Required action
Your response should consist of the entire listing, transcribed exactly, with every image left out.

Given information
* * * * * * *
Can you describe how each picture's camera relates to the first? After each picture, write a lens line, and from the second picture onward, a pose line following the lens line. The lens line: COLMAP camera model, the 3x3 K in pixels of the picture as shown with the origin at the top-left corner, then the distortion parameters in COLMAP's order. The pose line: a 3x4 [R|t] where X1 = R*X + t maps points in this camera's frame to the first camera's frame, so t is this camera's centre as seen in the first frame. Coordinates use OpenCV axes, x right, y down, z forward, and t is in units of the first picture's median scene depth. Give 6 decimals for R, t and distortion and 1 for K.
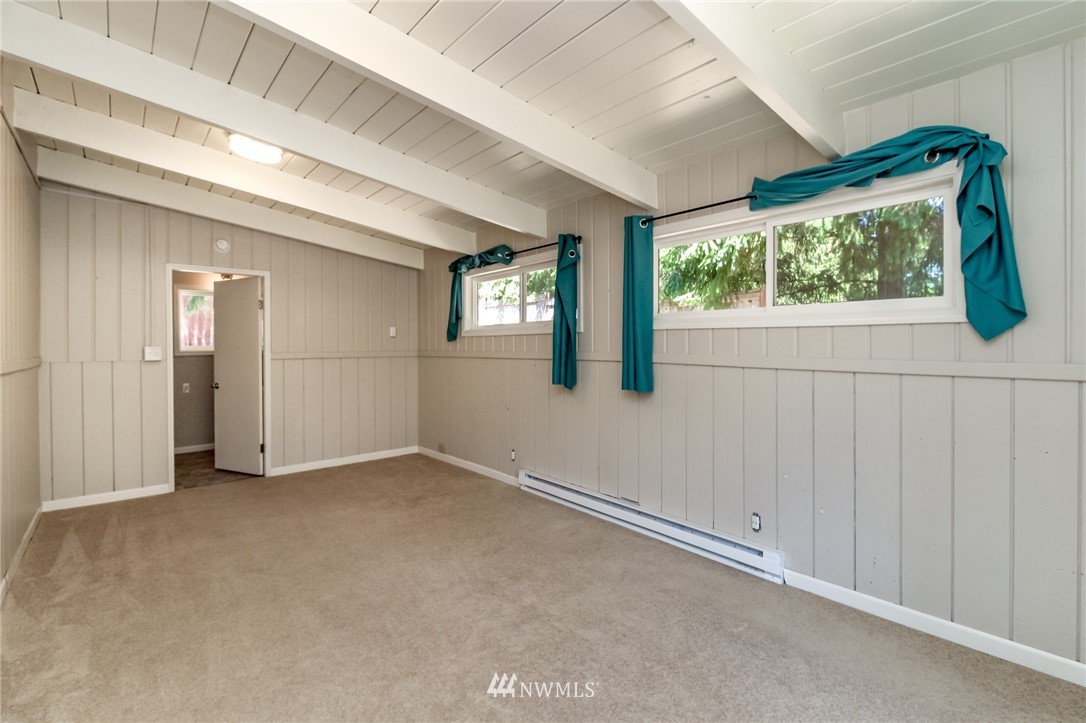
lens RADIAL K [[506.9, 0, 555.6], [0, 506.9, 344.6], [0, 0, 1]] dist [0.002773, -0.000634]
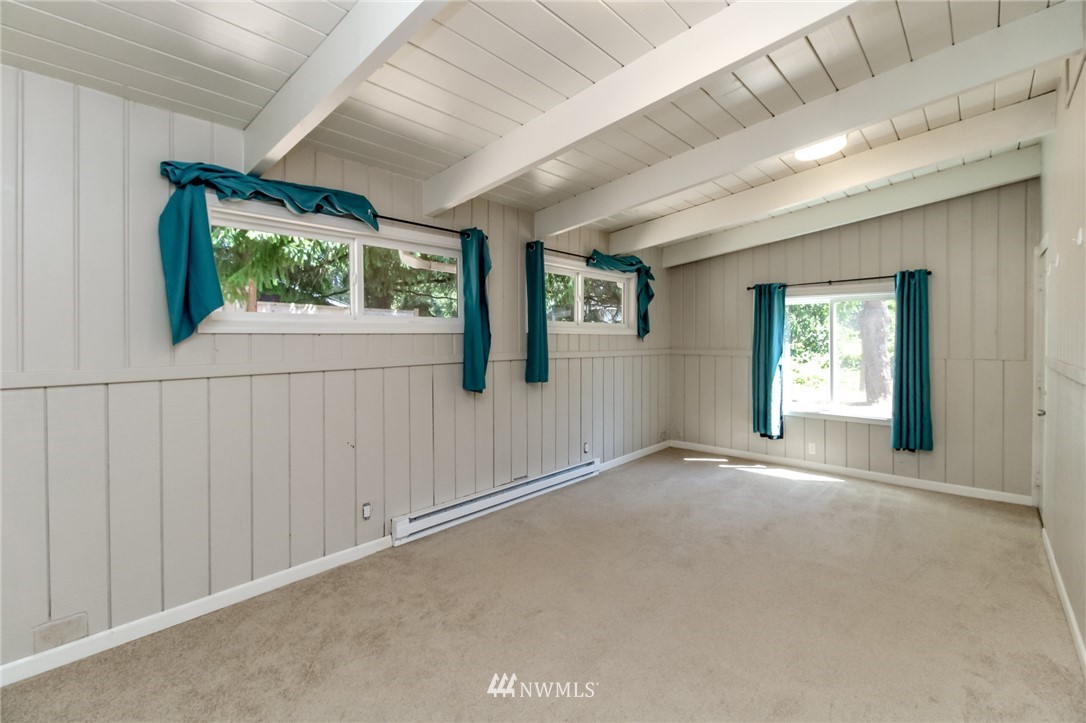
lens RADIAL K [[458.9, 0, 540.8], [0, 458.9, 341.8], [0, 0, 1]] dist [-0.001038, -0.000232]
pose [[-0.098199, 0.005747, 0.995150, -0.817344], [0.017093, 0.999846, -0.004087, -0.001646], [-0.995020, 0.016608, -0.098282, 0.939806]]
* * * * * * *
Expected answer
Can you describe how each picture's camera relates to the first? After each picture, write a lens line, and from the second picture onward, a pose line following the lens line. The lens line: COLMAP camera model, the 3x3 K in pixels of the picture as shown with the origin at the top-left corner, then the distortion parameters in COLMAP's order. The pose line: a 3x4 [R|t] where X1 = R*X + t maps points in this camera's frame to the first camera's frame, so t is this camera's centre as seen in the first frame. Coordinates use OpenCV axes, x right, y down, z forward, and t is in units of the first picture's median scene depth. Give 6 decimals for R, t and distortion and 1 for K.
lens RADIAL K [[506.9, 0, 555.6], [0, 506.9, 344.6], [0, 0, 1]] dist [0.002773, -0.000634]
lens RADIAL K [[458.9, 0, 540.8], [0, 458.9, 341.8], [0, 0, 1]] dist [-0.001038, -0.000232]
pose [[-0.098199, 0.005747, 0.995150, -0.817344], [0.017093, 0.999846, -0.004087, -0.001646], [-0.995020, 0.016608, -0.098282, 0.939806]]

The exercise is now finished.